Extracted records
|---|

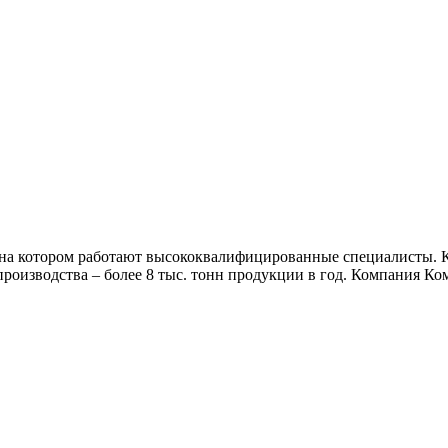
на котором работают высококвалифицированные специалисты. К
производства – более 8 тыс. тонн продукции в год. Компания К
.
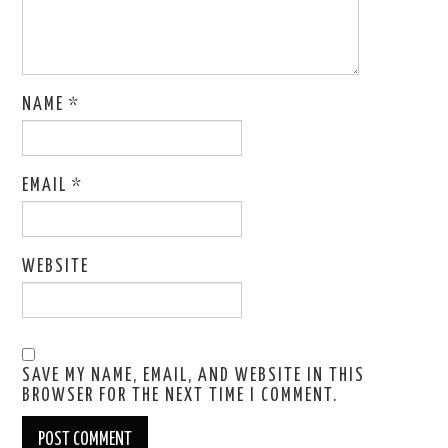
NAME
*
EMAIL
*
WEBSITE
SAVE MY NAME, EMAIL, AND WEBSITE IN THIS
BROWSER FOR THE NEXT TIME I COMMENT.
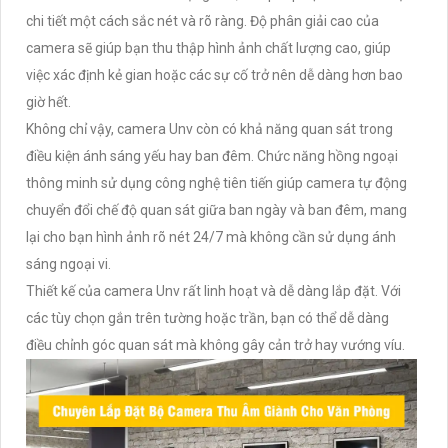
chi tiết một cách sắc nét và rõ ràng. Độ phân giải cao của
camera sẽ giúp bạn thu thập hình ảnh chất lượng cao, giúp
việc xác định kẻ gian hoặc các sự cố trở nên dễ dàng hơn bao
giờ hết.
Không chỉ vậy, camera Unv còn có khả năng quan sát trong
điều kiện ánh sáng yếu hay ban đêm. Chức năng hồng ngoại
thông minh sử dụng công nghệ tiên tiến giúp camera tự động
chuyển đổi chế độ quan sát giữa ban ngày và ban đêm, mang
lại cho bạn hình ảnh rõ nét 24/7 mà không cần sử dụng ánh
sáng ngoại vi.
Thiết kế của camera Unv rất linh hoạt và dễ dàng lắp đặt. Với
các tùy chọn gắn trên tường hoặc trần, bạn có thể dễ dàng
điều chỉnh góc quan sát mà không gây cản trở hay vướng víu.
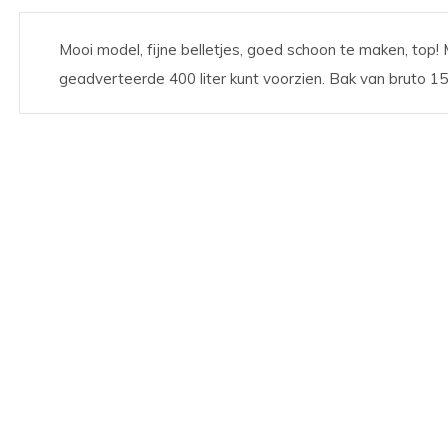
Mooi model, fijne belletjes, goed schoon te maken, top!
geadverteerde 400 liter kunt voorzien. Bak van bruto 150 l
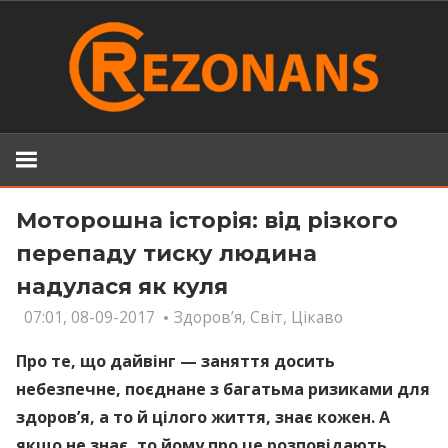
Skip
to
content
Моторошна історія: від різкого
перепаду тиску людина
надулася як куля
07:01, 08-09-2017
Здоров’я
,
Світ
,
Цікаво
Про те, що дайвінг — заняття досить
небезпечне, поєднане з багатьма ризиками для
здоров’я, а то й цілого життя, знає кожен. А
якщо не знає, то йому про це розповідають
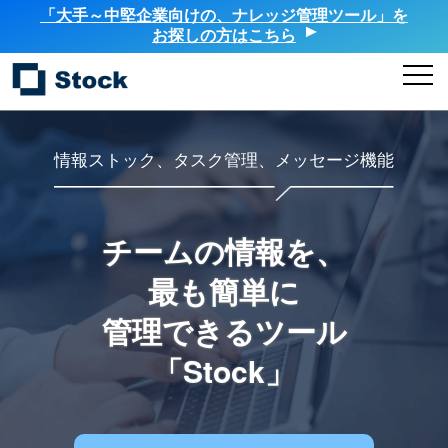
「大手～中堅企業向けの、ナレッジ管理ツール」を
お探しの方はこちら
情報ストック、タスク管理、メッセージ機能
チームの情報を、
最も簡単に
管理できるツール
「Stock」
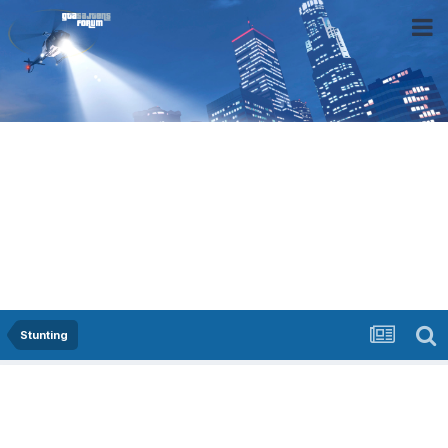
Stunting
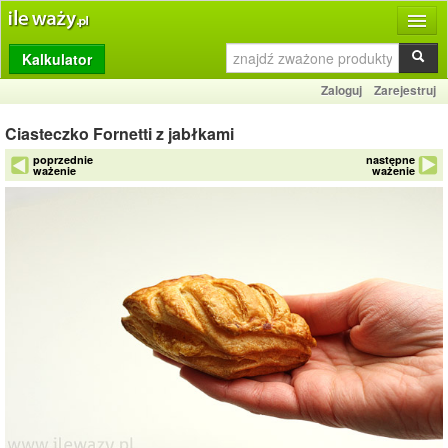
Kalkulator
Produkty
Zaloguj
Zarejestruj
Dziennik
Ciasteczko Fornetti z jabłkami
Przelicznik
poprzednie
następne
ważenie
ważenie
Porównywarka
Porady
Słownik
O stronie
Kontakt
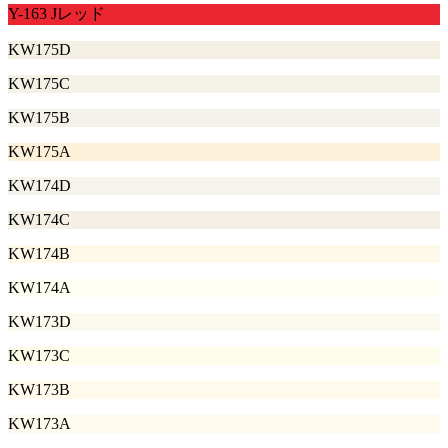
Y-163 Jレッド
KW175D
KW175C
KW175B
KW175A
KW174D
KW174C
KW174B
KW174A
KW173D
KW173C
KW173B
KW173A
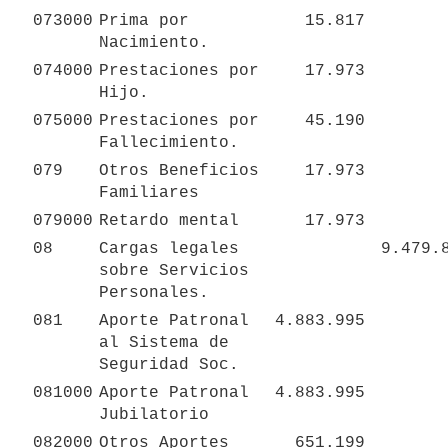
073000
Prima por 
15.817
Nacimiento.
074000
Prestaciones por 
17.973
Hijo.
075000
Prestaciones por 
45.190
Fallecimiento.
079
Otros Beneficios 
17.973
Familiares
079000
Retardo mental
17.973
08
Cargas legales 
9.479.
sobre Servicios  
Personales.
081
Aporte Patronal 
4.883.995
al Sistema de 
Seguridad Soc.
081000
Aporte Patronal 
4.883.995
Jubilatorio
082000
Otros Aportes 
651.199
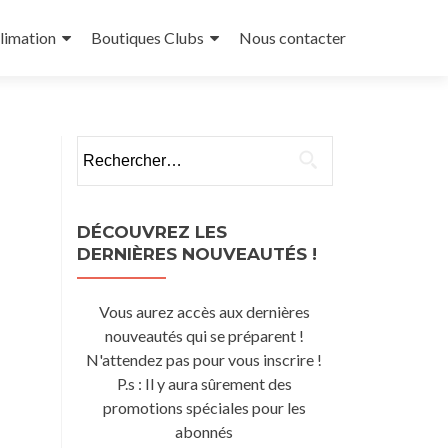
limation
Boutiques Clubs
Nous contacter
Rechercher :
DÉCOUVREZ LES
DERNIÈRES NOUVEAUTÉS !
Vous aurez accès aux dernières
nouveautés qui se préparent !
N'attendez pas pour vous inscrire !
P.s : Il y aura sûrement des
promotions spéciales pour les
abonnés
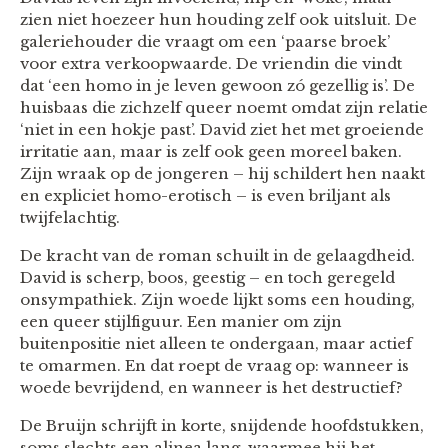
zien niet hoezeer hun houding zelf ook uitsluit. De
galeriehouder die vraagt om een ‘paarse broek’
voor extra verkoopwaarde. De vriendin die vindt
dat ‘een homo in je leven gewoon zó gezellig is’. De
huisbaas die zichzelf queer noemt omdat zijn relatie
‘niet in een hokje past’. David ziet het met groeiende
irritatie aan, maar is zelf ook geen moreel baken.
Zijn wraak op de jongeren – hij schildert hen naakt
en expliciet homo-erotisch – is even briljant als
twijfelachtig.
De kracht van de roman schuilt in de gelaagdheid.
David is scherp, boos, geestig – en toch geregeld
onsympathiek. Zijn woede lijkt soms een houding,
een queer stijlfiguur. Een manier om zijn
buitenpositie niet alleen te ondergaan, maar actief
te omarmen. En dat roept de vraag op: wanneer is
woede bevrijdend, en wanneer is het destructief?
De Bruijn schrijft in korte, snijdende hoofdstukken,
soms slechts een alinea lang, waarmee hij het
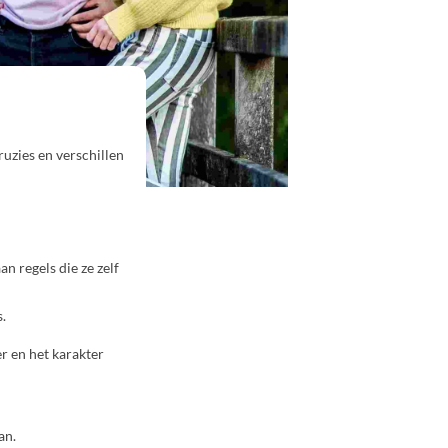
ruzies en verschillen
n regels die ze zelf
.
r en het karakter
an.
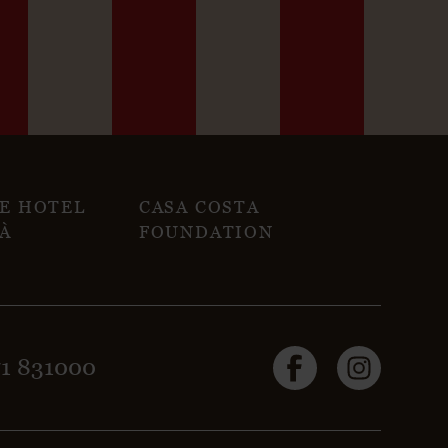
NE HOTEL
CASA COSTA
À
FOUNDATION
71 831000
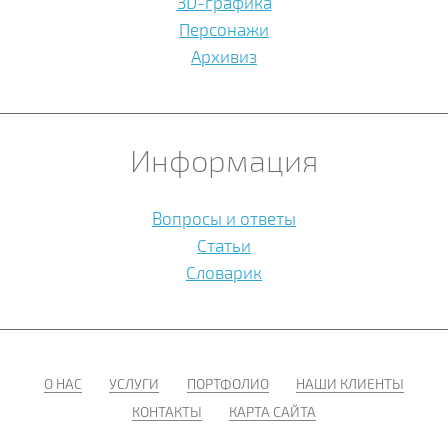
3D-графика
Персонажи
Архивиз
Информация
Вопросы и ответы
Статьи
Словарик
О НАС
УСЛУГИ
ПОРТФОЛИО
НАШИ КЛИЕНТЫ
КОНТАКТЫ
КАРТА САЙТА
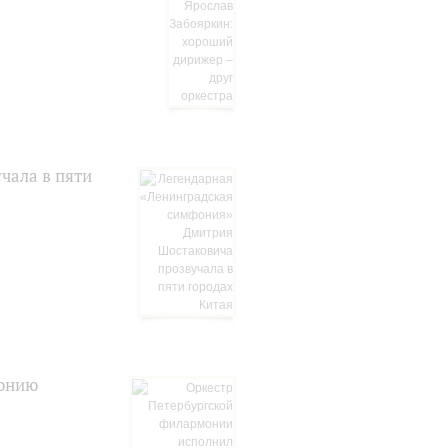
чала в пяти
фонию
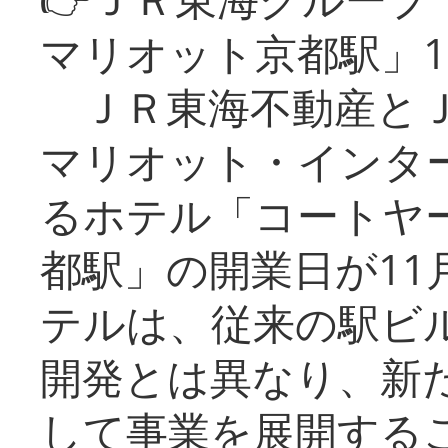
マリオット京都駅」1
ＪＲ東海不動産とＪ
マリオット・インタ
るホテル「コートヤ
都駅」の開業日が11
テルは、従来の駅ビ
開発とは異なり、新
して事業を展開する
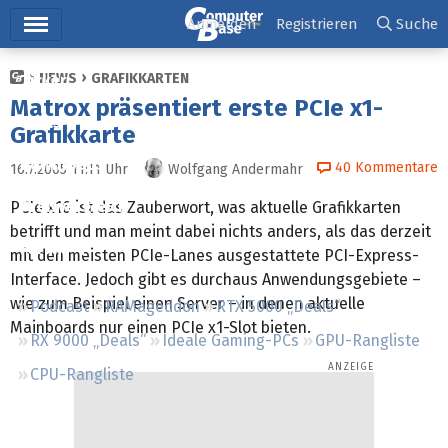
Hauptmenü
Anmelden
Registrieren
Suche
NEWS
GRAFIKKARTEN
Ticker
Matrox präsentiert erste PCIe x1-
Tests
Grafikkarte
Downloads
40
Kommentare
16.7.2005 11:11
Uhr
Wolfgang Andermahr
Preisvergleich
PCIe x16 ist das Zauberwort, was aktuelle Grafikkarten
betrifft und man meint dabei nichts anders, als das derzeit
Forum
mit den meisten PCIe-Lanes ausgestattete PCI-Express-
Interface. Jedoch gibt es durchaus Anwendungsgebiete –
wie zum Beispiel einen Server – in denen aktuelle
Podcast
RAMageddon
RTX 5000 „Deals“
Mainboards nur einen PCIe x1-Slot bieten.
RX 9000 „Deals“
Ideale Gaming-PCs
GPU-Rangliste
CPU-Rangliste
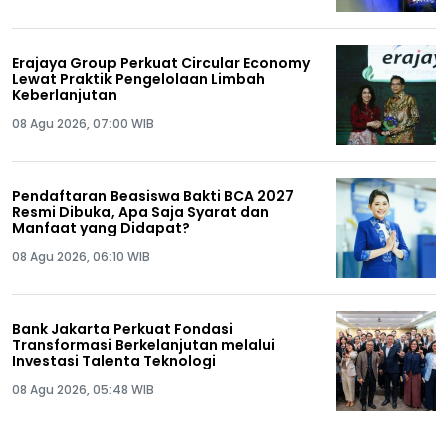
Erajaya Group Perkuat Circular Economy
Lewat Praktik Pengelolaan Limbah
Keberlanjutan
08 Agu 2026, 07:00 WIB
Pendaftaran Beasiswa Bakti BCA 2027
Resmi Dibuka, Apa Saja Syarat dan
Manfaat yang Didapat?
08 Agu 2026, 06:10 WIB
Bank Jakarta Perkuat Fondasi
Transformasi Berkelanjutan melalui
Investasi Talenta Teknologi
08 Agu 2026, 05:48 WIB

|---|

§ Aim of the exercise: Copy out the lines above in full and unaltered, apart from the pictures.

§ Output for this exercise:
на котором работают высококвалифицированные специалисты. К
производства – более 8 тыс. тонн продукции в год. Компания К
.
NAME
*
EMAIL
*
WEBSITE
SAVE MY NAME, EMAIL, AND WEBSITE IN THIS
BROWSER FOR THE NEXT TIME I COMMENT.
chi tiết một cách sắc nét và rõ ràng. Độ phân giải cao của
camera sẽ giúp bạn thu thập hình ảnh chất lượng cao, giúp
việc xác định kẻ gian hoặc các sự cố trở nên dễ dàng hơn bao
giờ hết.
Không chỉ vậy, camera Unv còn có khả năng quan sát trong
điều kiện ánh sáng yếu hay ban đêm. Chức năng hồng ngoại
thông minh sử dụng công nghệ tiên tiến giúp camera tự động
chuyển đổi chế độ quan sát giữa ban ngày và ban đêm, mang
lại cho bạn hình ảnh rõ nét 24/7 mà không cần sử dụng ánh
sáng ngoại vi.
Thiết kế của camera Unv rất linh hoạt và dễ dàng lắp đặt. Với
các tùy chọn gắn trên tường hoặc trần, bạn có thể dễ dàng
điều chỉnh góc quan sát mà không gây cản trở hay vướng víu.
Mooi model, fijne belletjes, goed schoon te maken, top!
geadverteerde 400 liter kunt voorzien. Bak van bruto 150 l
Skip
to
content
Моторошна історія: від різкого
перепаду тиску людина
надулася як куля
07:01, 08-09-2017
Здоров’я
,
Світ
,
Цікаво
Про те, що дайвінг — заняття досить
небезпечне, поєднане з багатьма ризиками для
здоров’я, а то й цілого життя, знає кожен. А
якщо не знає, то йому про це розповідають
「大手～中堅企業向けの、ナレッジ管理ツール」を
お探しの方はこちら
情報ストック、タスク管理、メッセージ機能
チームの情報を、
最も簡単に
管理できるツール
「Stock」
Stunting
Kalkulator
Produkty
Zaloguj
Zarejestruj
Dziennik
Ciasteczko Fornetti z jabłkami
Przelicznik
poprzednie
następne
ważenie
ważenie
Porównywarka
Porady
Słownik
O stronie
Kontakt
Y-163 Jレッド
KW175D
KW175C
KW175B
KW175A
KW174D
KW174C
KW174B
KW174A
KW173D
KW173C
KW173B
KW173A
073000
Prima por 
15.817
Nacimiento.
074000
Prestaciones por 
17.973
Hijo.
075000
Prestaciones por 
45.190
Fallecimiento.
079
Otros Beneficios 
17.973
Familiares
079000
Retardo mental
17.973
08
Cargas legales 
9.479.
sobre Servicios  
Personales.
081
Aporte Patronal 
4.883.995
al Sistema de 
Seguridad Soc.
081000
Aporte Patronal 
4.883.995
Jubilatorio
082000
Otros Aportes 
651.199
limation
Boutiques Clubs
Nous contacter
Rechercher :
DÉCOUVREZ LES
DERNIÈRES NOUVEAUTÉS !
Vous aurez accès aux dernières
nouveautés qui se préparent !
N'attendez pas pour vous inscrire !
P.s : Il y aura sûrement des
promotions spéciales pour les
abonnés
zien niet hoezeer hun houding zelf ook uitsluit. De
galeriehouder die vraagt om een ‘paarse broek’
voor extra verkoopwaarde. De vriendin die vindt
dat ‘een homo in je leven gewoon zó gezellig is’. De
huisbaas die zichzelf queer noemt omdat zijn relatie
‘niet in een hokje past’. David ziet het met groeiende
irritatie aan, maar is zelf ook geen moreel baken.
Zijn wraak op de jongeren – hij schildert hen naakt
en expliciet homo-erotisch – is even briljant als
twijfelachtig.
De kracht van de roman schuilt in de gelaagdheid.
David is scherp, boos, geestig – en toch geregeld
onsympathiek. Zijn woede lijkt soms een houding,
een queer stijlfiguur. Een manier om zijn
buitenpositie niet alleen te ondergaan, maar actief
te omarmen. En dat roept de vraag op: wanneer is
woede bevrijdend, en wanneer is het destructief?
De Bruijn schrijft in korte, snijdende hoofdstukken,
soms slechts een alinea lang, waarmee hij het
ruzies en verschillen
n regels die ze zelf
.
r en het karakter
an.
NE HOTEL
CASA COSTA
À
FOUNDATION
71 831000
3D-графика
Персонажи
Архивиз
Информация
Вопросы и ответы
Статьи
Словарик
О НАС
УСЛУГИ
ПОРТФОЛИО
НАШИ КЛИЕНТЫ
КОНТАКТЫ
КАРТА САЙТА
чала в пяти
фонию
マリオット京都駅」1
ＪＲ東海不動産とＪ
マリオット・インタ
るホテル「コートヤ
都駅」の開業日が11
テルは、従来の駅ビ
開発とは異なり、新
して事業を展開する
Hauptmenü
Anmelden
Registrieren
Suche
NEWS
GRAFIKKARTEN
Ticker
Matrox präsentiert erste PCIe x1-
Tests
Grafikkarte
Downloads
40
Kommentare
16.7.2005 11:11
Uhr
Wolfgang Andermahr
Preisvergleich
PCIe x16 ist das Zauberwort, was aktuelle Grafikkarten
betrifft und man meint dabei nichts anders, als das derzeit
Forum
mit den meisten PCIe-Lanes ausgestattete PCI-Express-
Interface. Jedoch gibt es durchaus Anwendungsgebiete –
wie zum Beispiel einen Server – in denen aktuelle
Podcast
RAMageddon
RTX 5000 „Deals“
Mainboards nur einen PCIe x1-Slot bieten.
RX 9000 „Deals“
Ideale Gaming-PCs
GPU-Rangliste
CPU-Rangliste
Erajaya Group Perkuat Circular Economy
Lewat Praktik Pengelolaan Limbah
Keberlanjutan
08 Agu 2026, 07:00 WIB
Pendaftaran Beasiswa Bakti BCA 2027
Resmi Dibuka, Apa Saja Syarat dan
Manfaat yang Didapat?
08 Agu 2026, 06:10 WIB
Bank Jakarta Perkuat Fondasi
Transformasi Berkelanjutan melalui
Investasi Talenta Teknologi
08 Agu 2026, 05:48 WIB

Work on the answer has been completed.